What is expected – Where a line in the records below includes "rect", pull that line out.

Records shown –
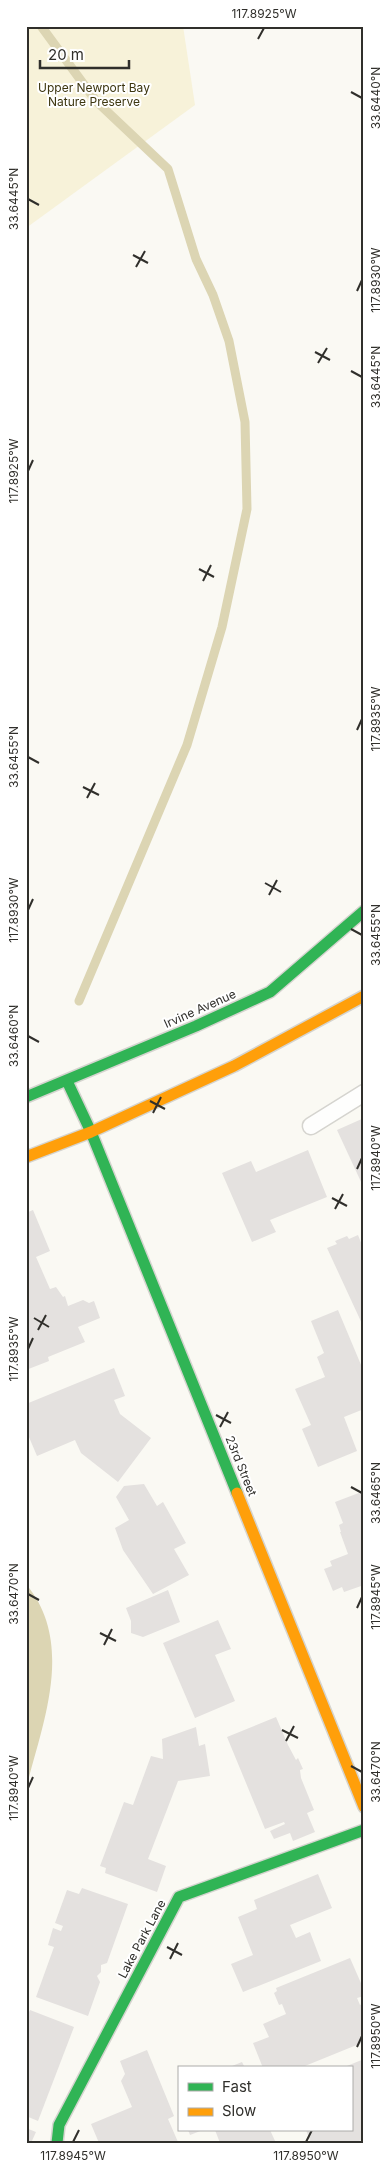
<svg xmlns="http://www.w3.org/2000/svg" width="390" height="2169" font-family="Inter,sans-serif">
<style>
.green{fill:#f7f2d9}
.water{fill:#dcd5b3}
.lines{fill:none;stroke-linecap:round;stroke-linejoin:round}
.stream{stroke:#dcd5b3;stroke-width:9}
.building{fill:#e4e1df}
.lane-casing{stroke:#d5d4cf;stroke-width:19}
.fast-casing{stroke:#d5d4cf;stroke-width:14}
.slow-casing{stroke:#d5d4cf;stroke-width:14}
.lane{stroke:#fefefd;stroke-width:16}
.fast{stroke:#30b455;stroke-width:11}
.slow{stroke:#ff9f0a;stroke-width:11}
.ticks{fill:none;stroke:#302f2b;stroke-width:2}
.labels{text-anchor:middle;stroke-width:4;stroke-linejoin:round;paint-order:stroke}
.park-label{font-size:12px;fill:#3d3610;stroke:#fff}
.street-label{font-size:12px;fill:#302f2b;stroke:#fff}
.neatline{fill:none;stroke:#302f2b;stroke-width:2}
.ticks-label{font-size:12px;text-anchor:middle;fill:#302f2b}
</style>
<rect width="100%" height="100%" fill="#faf9f3"/>
<!-- green -->
<path class="green" d="M26,26H183L195,105L26,228Z"/>
<!-- water -->
<path class="water" d="M26,1584C76,1644 42,1724 26,1789Z"/>
<g class="lines">
<!-- stream -->
<path class="stream" d="M41,26L96,101L168,169L196,259L213,295L229,341L245,422L247,509L222,627L187,745L79,1001"/>
</g>
<!-- building -->
<g class="building">
<path d="M364,1118V1183L362,1184L337,1130Z"/>
<path d="M308,1150L327,1197L270,1220L276,1232L252,1242L222,1173L251,1161L256,1172Z"/>
<path d="M33,1210L50,1251L36,1257L50,1289L56,1287L63,1297L65,1296L68,1306L83,1300L89,1303L94,1301L100,1318L78,1327L85,1342L48,1357L49,1361L26,1370V1213Z"/>
<path d="M358,1235L364,1250V1328L327,1248L337,1244L335,1241L347,1236L349,1239Z"/>
<path d="M338,1310L364,1372V1409L344,1417L357,1451L318,1467L302,1429L311,1425L295,1389L325,1377L317,1357L324,1353L311,1321Z"/>
<path d="M114,1368L125,1396L114,1400L120,1414L151,1438L118,1482L81,1453L75,1440L37,1456L26,1430V1404Z"/>
<path d="M144,1484L157,1506L163,1502L186,1543L174,1549L189,1575L153,1594L123,1550L115,1528L129,1520L116,1497L124,1486Z"/>
<path d="M364,1491V1585L344,1592L342,1587L333,1591L324,1569L332,1566L330,1561L348,1554L340,1532H341L339,1525L343,1523L335,1502Z"/>
<path d="M168,1590L180,1622L143,1637L131,1633V1621L126,1608Z"/>
<path d="M218,1620L231,1649L215,1655L235,1701L195,1718L163,1643Z"/>
<path d="M276,1717L288,1745L296,1760L298,1758L303,1769L300,1770L301,1778L314,1810L307,1813L315,1832L293,1841L290,1833L274,1839L270,1831L285,1824L284,1822L265,1829L227,1737Z"/>
<path d="M196,1727L199,1746L205,1744L210,1776L178,1781L148,1859L166,1866L157,1892L105,1873L106,1868L100,1866L124,1802L133,1805L151,1756L163,1759L162,1739Z"/>
<path d="M318,1874L332,1908L290,1925L296,1938L310,1932L321,1961L243,1992L231,1964L253,1955L238,1917L257,1909L254,1900Z"/>
<path d="M82,1888L128,1904L107,1963L101,1965V1972L97,1976L100,1982L88,2016L36,1997L54,1947L48,1945L53,1928L61,1931L63,1926L55,1923L67,1890L79,1894Z"/>
<path d="M350,1958L364,1990V1996L357,1998L360,2005L364,2003V2042L300,2068H263L253,2043L269,2037L263,2024L286,2014L282,2004L279,2005L274,1993L277,1991L276,1988Z"/>
<path d="M30,2010L74,2027L38,2121L26,2116V2018Z"/>
<path d="M147,2050L174,2116L168,2119L178,2142L99,2143L91,2124L132,2107L121,2081L125,2074L120,2061Z"/>
<path d="M364,2059V2138L356,2143H311L306,2130H351V2068H342Z"/>
<path d="M242,2062L245,2068H227Z"/>
<path d="M26,2128L36,2132L31,2143H26Z"/>
<path d="M188,2130H203L190,2135Z"/>
<path d="M215,2130H270L276,2143H220Z"/>
</g>
<g class="lines">
<defs>
<path id="lane" d="M311,1126L364,1093"/>
<g id="fast">
<path d="M67,1081L91,1132L237,1493"/>
<path d="M26,1097L196,1026L270,992L364,911"/>
<path d="M57,2143L59,2125L179,1897L364,1830"/>
</g>
<g id="slow">
<path d="M26,1157L91,1132L234,1066L364,996"/>
<path d="M237,1493L364,1807"/>
</g>
</defs>
<!-- lane casing -->
<use href="#lane" class="lane-casing"/>
<!-- fast casing -->
<use href="#fast" class="fast-casing"/>
<!-- slow casing -->
<use href="#slow" class="slow-casing"/>
<!-- lane -->
<use href="#lane" class="lane"/>
<!-- fast -->
<use href="#fast" class="fast"/>
<!-- slow -->
<use href="#slow" class="slow"/>
</g>
<!-- ticks -->
<path class="ticks" d="M258,39L264,28M351,92L362,98M28,199L39,205M133,255L148,263M136,267L145,251M357,291L362,280M315,352L330,360M318,363L327,348M351,371L362,377M28,471L33,460M199,569L214,577M203,581L211,565M357,730L362,719M28,757L39,763M83,787L99,795M87,798L95,783M265,883L281,892M269,895L277,880M28,910L33,899M351,929L362,935M28,1036L39,1042M150,1101L165,1109M153,1113L161,1097M357,1169L362,1158M332,1198L347,1206M335,1209L343,1194M34,1318L49,1327M38,1330L46,1315M28,1349L33,1338M216,1415L231,1423M220,1427L228,1412M351,1487L362,1493M28,1594L39,1600M357,1608L362,1597M100,1633L116,1641M104,1645L112,1629M282,1730L298,1738M286,1741L294,1726M351,1766L362,1772M28,1788L33,1777M167,1947L182,1955M170,1959L178,1943M357,2047L362,2036M73,2142L79,2130M306,2142L312,2130"/>
<g class="labels">
<!-- park labels -->
<g class="park-label">
<text x="94" y="92">Upper Newport Bay<tspan x="94" dy="14">Nature Preserve</tspan></text>
</g>
<!-- street labels -->
<g class="street-label">
<text transform="translate(200 1009) rotate(-24)" y="4">Irvine Avenue</text>
<text transform="translate(241 1466) rotate(68)" y="4">23rd Street</text>
<text transform="translate(142 1939) rotate(-62)" y="4">Lake Park Lane</text>
</g>
</g>
<!-- border -->
<rect width="390" height="2169" fill="none" stroke="#ffffff" stroke-width="55"/>
<!-- legend -->
<rect x="178" y="2066" width="175" height="65" fill="#ffffff" stroke="#acacaa"/>
<rect x="188" y="2083" width="25" height="8" fill="#30b455" stroke="#acacaa"/>
<text x="222" y="2092" font-size="15" fill="#302f2b">Fast</text>
<rect x="188" y="2108" width="25" height="8" fill="#ff9f0a" stroke="#acacaa"/>
<text x="222" y="2116" font-size="15" fill="#302f2b">Slow</text>
<!-- scale -->
<path d="M40 60v8h89v-8" fill="none" stroke="#302f2b" stroke-width="2.5"/>
<text x="48" y="60" font-size="15" fill="#302f2b" stroke="#ffffff" stroke-width="4" paint-order="stroke">20 m</text>
<rect x="28" y="28" width="334" height="2114" class="neatline"/>
<g class="ticks-label">
<text x="264" y="18">117.8925°W</text>
<text transform="translate(376 98) rotate(-90)" y="4">33.6440°N</text>
<text transform="translate(14 199) rotate(-90)" y="4">33.6445°N</text>
<text transform="translate(376 280) rotate(-90)" y="4">117.8930°W</text>
<text transform="translate(376 377) rotate(-90)" y="4">33.6445°N</text>
<text transform="translate(14 471) rotate(-90)" y="4">117.8925°W</text>
<text transform="translate(376 719) rotate(-90)" y="4">117.8935°W</text>
<text transform="translate(14 757) rotate(-90)" y="4">33.6455°N</text>
<text transform="translate(14 910) rotate(-90)" y="4">117.8930°W</text>
<text transform="translate(376 935) rotate(-90)" y="4">33.6455°N</text>
<text transform="translate(14 1036) rotate(-90)" y="4">33.6460°N</text>
<text transform="translate(376 1158) rotate(-90)" y="4">117.8940°W</text>
<text transform="translate(14 1349) rotate(-90)" y="4">117.8935°W</text>
<text transform="translate(376 1493) rotate(-90)" y="4">33.6465°N</text>
<text transform="translate(14 1594) rotate(-90)" y="4">33.6470°N</text>
<text transform="translate(376 1597) rotate(-90)" y="4">117.8945°W</text>
<text transform="translate(376 1772) rotate(-90)" y="4">33.6470°N</text>
<text transform="translate(14 1788) rotate(-90)" y="4">117.8940°W</text>
<text transform="translate(376 2036) rotate(-90)" y="4">117.8950°W</text>
<text x="73" y="2160">117.8945°W</text>
<text x="306" y="2160">117.8950°W</text>
</g>
</svg>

Reply –
<rect width="100%" height="100%" fill="#faf9f3"/>
<rect width="390" height="2169" fill="none" stroke="#ffffff" stroke-width="55"/>
<rect x="178" y="2066" width="175" height="65" fill="#ffffff" stroke="#acacaa"/>
<rect x="188" y="2083" width="25" height="8" fill="#30b455" stroke="#acacaa"/>
<rect x="188" y="2108" width="25" height="8" fill="#ff9f0a" stroke="#acacaa"/>
<rect x="28" y="28" width="334" height="2114" class="neatline"/>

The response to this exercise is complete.